Por huggo romerom™
Dicen que el primer amor nunca se olvida. Y aunque muchos se empeñen en ubicarlo en la secundaria, en los besos torpes o en los papelitos pasados de pupitre en pupitre, los que sabemos —los que hemos vivido— conocemos la verdad: el primer amor es ella. La maestra.
Sí, esa mujer que no era tu mamá, ni tu tía, ni tu vecina regañona. Era la primera figura del sexo opuesto que te trataba con dulzura, con autoridad, con paciencia… y con un peinado perfecto. En mi caso, no fue una maestra cualquiera. Fue La Maestra. Y cuando digo “la” no es artículo, es título nobiliario. Reina de las vocales, emperatriz del ábaco, soberana absoluta de la fila india. Ella era todo. Y sigue siendo todo en mi memoria.
Su nombre era Julia López Patlán. Año 1968, Monterrey, Nuevo León. Escuela Benito Juárez, en la legendaria Colonia Buenos Aires. Tenía el don de convertir los lunes en días felices. Su voz era un canto. Su presencia, un sueño. A los seis años no sabía yo de mujeres, pero sí sabía que algo me pasaba en la panza cuando ella me sonreía.
Si tuviera que describirla hoy, la mezclaría entre Rosalba Brambila, Yolanda Lievana, Merle Uribe, Lucía Méndez, Verónica Castro y Leticia Perdigón. Imposible no enamorarse. Tenía esa clase de belleza que te desarma, pero también esa sabiduría que hace que te portes bien sin saber por qué. Ella no enseñaba, encantaba.
Era la novia de todos, aunque jamás lo supo. Nunca lo dijimos, nunca lo gritamos, pero cada corazón de niño latía por ella. Y cada trazo tembloroso de una “M” en el cuaderno llevaba en secreto la inicial de su nombre.
Después vinieron otras maestras.
La maestra Esther, en tercero. Tan guapa y seria que decías que sí a todo, aunque fueran mil planas de “No debo ver a la maestra todo el tiempo”. Y cómo no verla. Si tenía la presencia de una reina que sabía que reinaba sin necesidad de levantar la voz.

**Registros extraídos**
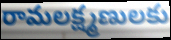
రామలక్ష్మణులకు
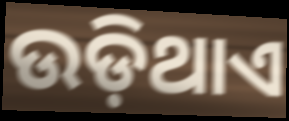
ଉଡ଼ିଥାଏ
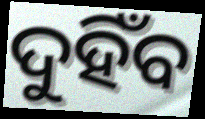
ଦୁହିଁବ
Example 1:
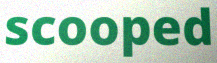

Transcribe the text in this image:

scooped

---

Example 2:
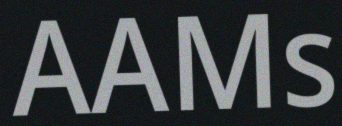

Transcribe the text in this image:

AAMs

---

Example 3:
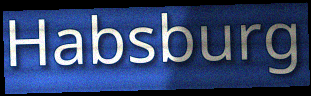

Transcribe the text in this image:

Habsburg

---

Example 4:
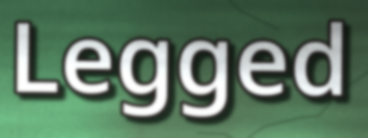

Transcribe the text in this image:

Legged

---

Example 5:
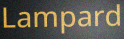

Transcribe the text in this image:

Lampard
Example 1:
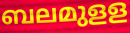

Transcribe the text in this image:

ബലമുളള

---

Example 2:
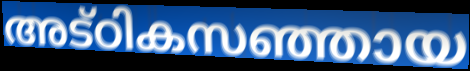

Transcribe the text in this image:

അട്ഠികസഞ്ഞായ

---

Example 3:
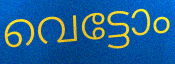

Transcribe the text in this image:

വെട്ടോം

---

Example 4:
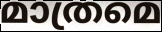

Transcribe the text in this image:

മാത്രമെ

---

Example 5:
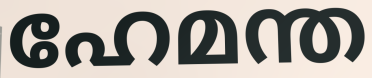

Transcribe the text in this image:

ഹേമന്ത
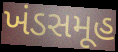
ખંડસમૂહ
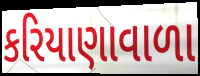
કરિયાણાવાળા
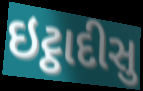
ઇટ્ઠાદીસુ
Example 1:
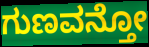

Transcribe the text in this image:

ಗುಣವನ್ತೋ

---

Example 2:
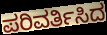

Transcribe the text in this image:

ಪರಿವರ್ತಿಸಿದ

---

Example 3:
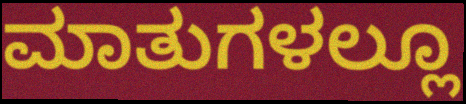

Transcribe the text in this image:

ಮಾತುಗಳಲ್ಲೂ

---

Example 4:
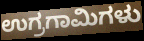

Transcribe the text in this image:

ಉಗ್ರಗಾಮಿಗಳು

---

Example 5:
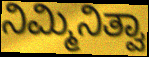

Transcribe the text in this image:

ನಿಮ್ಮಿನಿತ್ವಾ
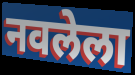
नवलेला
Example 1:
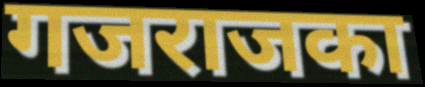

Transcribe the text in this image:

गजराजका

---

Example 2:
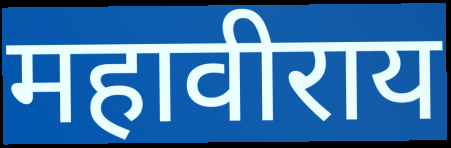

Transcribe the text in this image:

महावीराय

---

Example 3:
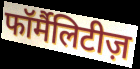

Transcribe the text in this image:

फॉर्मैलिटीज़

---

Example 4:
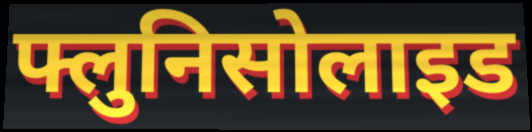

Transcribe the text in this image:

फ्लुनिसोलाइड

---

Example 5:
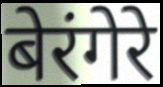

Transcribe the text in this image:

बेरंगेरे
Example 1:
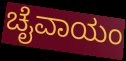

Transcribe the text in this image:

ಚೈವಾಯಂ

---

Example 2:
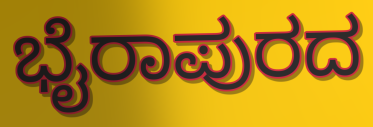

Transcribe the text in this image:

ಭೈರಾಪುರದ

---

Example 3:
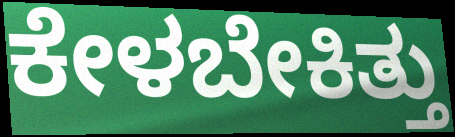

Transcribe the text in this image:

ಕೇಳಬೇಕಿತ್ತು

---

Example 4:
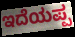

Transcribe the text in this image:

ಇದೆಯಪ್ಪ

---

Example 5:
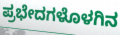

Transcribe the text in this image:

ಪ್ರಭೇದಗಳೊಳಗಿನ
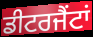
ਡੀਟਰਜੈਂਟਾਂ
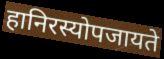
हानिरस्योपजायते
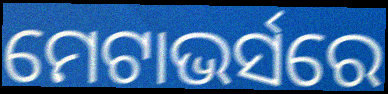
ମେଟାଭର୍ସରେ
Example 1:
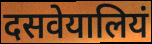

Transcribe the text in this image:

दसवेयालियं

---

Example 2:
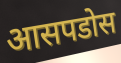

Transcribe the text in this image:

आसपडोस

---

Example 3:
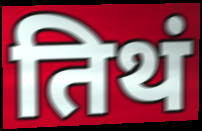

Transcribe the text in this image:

**Tareas escritas**
1. Resume en dos oraciones el texto sobre la maestra.
2. Según el texto sobre la maestra, ¿en qué escuela enseñaba Julia López Patlán?
3. Continúa el texto sobre la maestra a partir de su última oración.

**Respuestas por tarea**
1. El texto afirma que el primer amor es la maestra y evoca a Julia López Patlán, que en 1968 enseñaba en la Escuela Benito Juárez de la Colonia Buenos Aires, en Monterrey, y que era la novia de todos los niños aunque jamás lo supo. Luego aparecen otras maestras, como la maestra Esther, de tercero, tan guapa y seria que se le decía que sí a todo.

2. En la Escuela Benito Juárez, en la Colonia Buenos Aires de Monterrey.

3.
Y luego, en sexto… llegó la Maestra Eva. Ah, la temible, la implacable. Ella no enseñaba con ternura, enseñaba con regla en mano, tijera lista y mirada de rayos X. Me rapó, me abofeteó, me castigó, y aun así me puso el mejor promedio del salón. ¿Justicia divina? (aclaro el mejor promedio de los alumnos, las compañeras eran demasiado inteligentes nunca las alcance en promedio) No, justicia inmediata, expedita y con corte incluido. Quizá con ella aprendí el verdadero significado de la ley: severa, sí, pero justa.
Hoy, primero de mayo, cuando todos descansan del trabajo, yo escribo —como cada año— una pequeña oración, un tributo secreto, un poema sin métrica ni rima para mi primer amor: la Maestra Julia López Patlán. Porque a pesar de los años, de las canas, del título de abogado en proceso, ella sigue ahí, intacta en mi memoria, con su vestido a gogo, su sonrisa infinita y esa voz que me enseñó que el mundo tenía sentido si alguien te lo explicaba con amor.
En esta nueva vida que me regalo en las aulas de Derecho, rodeado de nuevas maestras, he tenido la fortuna de toparme con dos licenciadas que bien podrían ocupar ese lugar sagrado que dejó mi maestra de primero. Pero el amor primero no se sustituye, se reconoce en otros. Se honra. Se agradece.
Porque el primer amor no se vive con el cuerpo, sino con el alma.
Y el alma —cuando se enamora por primera vez— nunca olvida.
Feliz dia de La Maestra (especialmente y con mención honorifica a mi Maestra Julia López Patlán) y El Maestro.
Jaque Mate.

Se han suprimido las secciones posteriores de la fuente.